En el presente siglo, en América Latina resurgieron movimientos progresistas y antimperialistas que rescataron la lucha por la equidad en la distribución del ingreso, la justicia social de los antiguos movimientos populistas y que han asumido con valorización positiva el calificativo de “populistas”.
Como dice Pablo Feinmann, “el populismo latinoamericano, tan denostado por todos los civilizados del neoliberalismo, está visto como una nueva restauración de la unidad de América Latina” (“Una filosofía para América Latina”)
Hay una evidente contradicción entre este populismo latinoamericano y el europeo, de extrema derecha. Por esa razón el papa Francisco ha dicho: “Cuando oía populismo acá (Europa) no entendía mucho, me perdía, hasta que me di cuenta de que eran significados muy distintos según los lugares. Allí, en América Latina, significa el protagonismo de los pueblos, por ejemplo, el de los movimientos populares. Se organizan entre ellos… es otra cosa”. Y en una de sus primeras encíclicas como pontífice dice, en forma coincidente con el populismo latinoamericano: “No a la economía de exclusión; no a la nueva idolatría del dinero; no a la inequidad que genera violencia”, o, en su visita a Bolivia, también coincidió cuando hizo suyo el reclamo de las 3 T (Tierra, Techo y Trabajo).

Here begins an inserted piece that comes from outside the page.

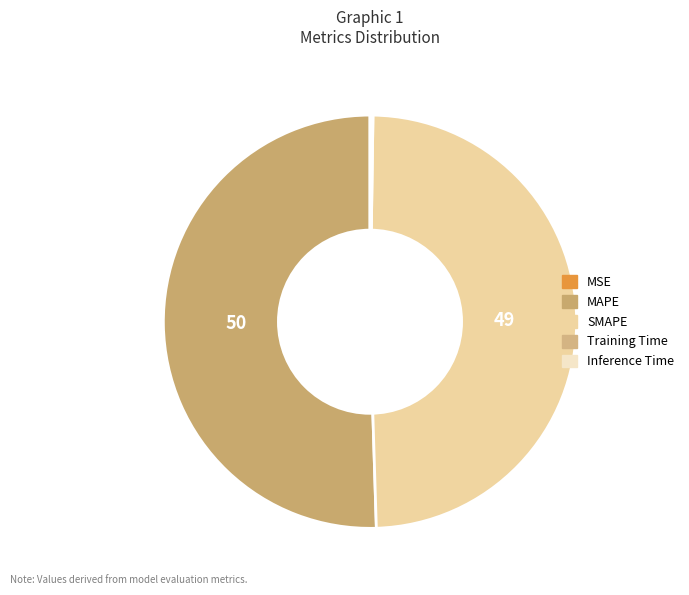

Is there any slice that represents more than half of the pie?

Yes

Por último, Ernesto Laclau, en el libro “Sobre la Razón Populista” (2005), utilizó el término “populista” para nombrar ese tipo particular de apelaciones políticas que recortaban un Pueblo en oposición a las clases dominantes. “El populismo comienza –escribió– allí donde los elementos popular-democráticos son presentados como una opción antagonista contra la ideología del bloque dominante”.
El populismo en América Latina ha cumplido un papel histórico similar al de la socialdemocracia en la Europa de postguerra: desarrollar la economía acompañada de justicia social y una mejor distribución del ingreso; es decir, humanizar a las relaciones de producción capitalista.
El término “populismo”, en nuestro continente, al revés que en Europa, significa adoptar una posición progresista, de justicia social y mayor igualdad; es, como dice Laclau, la radicalización de la democracia.
Todo parece indicar que en América Latina se está iniciando una nueva ola progresista, empezando por México y algunos países de Centroamérica y, en América de Sur, Brasil, Venezuela, Colombia, Uruguay, Bolivia, Chile. En esta construcción, el populismo latinoamericano tiene mucho para aportar.